Tuttavia, resta sempre quella riflessione che vi e mi ponevo prima: è davvero Shylock il personaggio negativo? E i cristiani non sono anche peggio di lui?

 
Shylock:
Un ebreo non ha occhi? Non ha mani, un ebreo, membra, corpo, sensi, sentimenti, passioni? Non si nutre dello stesso cibo, non è ferito dalle stesse armi, soggetto alle stesse malattie, guarito dalle stesse medicine, scaldato e gelato dalla stessa estate e inverno di un cristiano? Se ci pungete, non sanguiniamo? Se ci fate il solletico, non ridiamo? Se ci avvelenate, non moriamo? e se ci fate torto, non ci vendicheremo?

 

 

Concludo, infine, con il personaggio - a mio avviso - più bello e importante della commedia: Porzia.
Porzia è la principessa di Belmonte, un mondo quasi fiabesco, dove lei appare inizialmente come una figura astratta, una principessa della fiabe, che può essere conquistata solo superando una prova. Ogni corteggiatore, infatti, è sottoposto a una scelta: quale dei tre scrigni racchiude il ritratto della donna? Uno è d'oro, il secondo d'argento, il terzo di piombo.
Il significato dietro tale scelta è interessante: sicuramente si fa riferimento all'inganno delle apparenze. È più facile scegliere l'oro e l'argento e disprezzare il piombo, meno nobile sicuramente, ma andando oltre si può scoprire la preziosità nascosta.
Ma Porzia non si limita solo ad essere la principessa che non può scegliere di seguire il cuore, ma solo la volontà di un padre morto; diventa poi un personaggio molto più concreto, quando, si traveste da Baldassarre, un avvocato, e va ad aiutare il povero Antonio.
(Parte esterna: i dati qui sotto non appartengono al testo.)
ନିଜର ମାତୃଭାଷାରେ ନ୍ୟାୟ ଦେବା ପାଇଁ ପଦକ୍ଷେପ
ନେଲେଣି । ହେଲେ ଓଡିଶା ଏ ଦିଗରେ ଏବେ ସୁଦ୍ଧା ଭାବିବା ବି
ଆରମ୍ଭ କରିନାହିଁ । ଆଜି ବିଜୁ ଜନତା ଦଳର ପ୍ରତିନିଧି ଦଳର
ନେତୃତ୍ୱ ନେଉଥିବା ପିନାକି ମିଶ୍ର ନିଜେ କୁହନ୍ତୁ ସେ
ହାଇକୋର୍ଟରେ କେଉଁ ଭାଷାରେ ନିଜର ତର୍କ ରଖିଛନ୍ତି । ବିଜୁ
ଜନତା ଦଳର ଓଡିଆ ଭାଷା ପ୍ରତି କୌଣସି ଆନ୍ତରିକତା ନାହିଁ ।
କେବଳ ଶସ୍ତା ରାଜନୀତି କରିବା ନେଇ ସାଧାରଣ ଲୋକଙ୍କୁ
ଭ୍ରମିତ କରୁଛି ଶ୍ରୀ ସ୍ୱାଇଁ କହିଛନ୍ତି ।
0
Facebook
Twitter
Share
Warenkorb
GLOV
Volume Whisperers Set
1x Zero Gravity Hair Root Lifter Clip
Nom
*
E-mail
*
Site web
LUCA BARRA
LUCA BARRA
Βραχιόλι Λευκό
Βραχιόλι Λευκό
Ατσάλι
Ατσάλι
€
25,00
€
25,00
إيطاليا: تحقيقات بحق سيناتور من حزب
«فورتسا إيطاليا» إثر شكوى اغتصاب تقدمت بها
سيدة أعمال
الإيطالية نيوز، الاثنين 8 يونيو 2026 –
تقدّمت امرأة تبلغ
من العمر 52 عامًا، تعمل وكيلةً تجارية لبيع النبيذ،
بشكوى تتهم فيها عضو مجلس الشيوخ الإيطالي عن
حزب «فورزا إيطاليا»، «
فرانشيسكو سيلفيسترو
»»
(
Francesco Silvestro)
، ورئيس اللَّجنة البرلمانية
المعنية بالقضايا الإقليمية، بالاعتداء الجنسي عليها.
Il momento del processo, con il suo arrivo e il suo discorso è forse uno dei più belli dell'opera. Porzia non è solo una donna bella e ricca, ma dimostra anche la sua intelligenza, la sua astuzia. Scioglie i nodi che la legge degli uomini non riesce a sbrogliare; e poi mette alla prova anche il presunto amore di Bassanio per lei.
Finora è uno dei personaggi femminili che più mi ha colpito positivamente.

Antonio: 
Il mondo lo considero quello che è, Graziano, 
un palcoscenico, su cui ciascuno deve
recitare una parte: e la mia è triste.

 


Opera letta nell’edizione de I Meridiani Mondadori - Commedie Romantiche, curata da Giorgio Melchiori, e con la traduzione di Sergio Perosa. Alcune informazioni per il mio articolo, soprattutto sulle fonti, le ho prese e poi rielaborate a mio modo dal volume “Shakespeare. Genesi e struttura delle opere” sempre di Giorgio Melchiori; ma anche dall'edizione Garzanti con traduzione e introduzione di Alessandro Serpieri, e dalle lezioni di Cesare Catà che ho avuto modo di seguire lo scorso anno.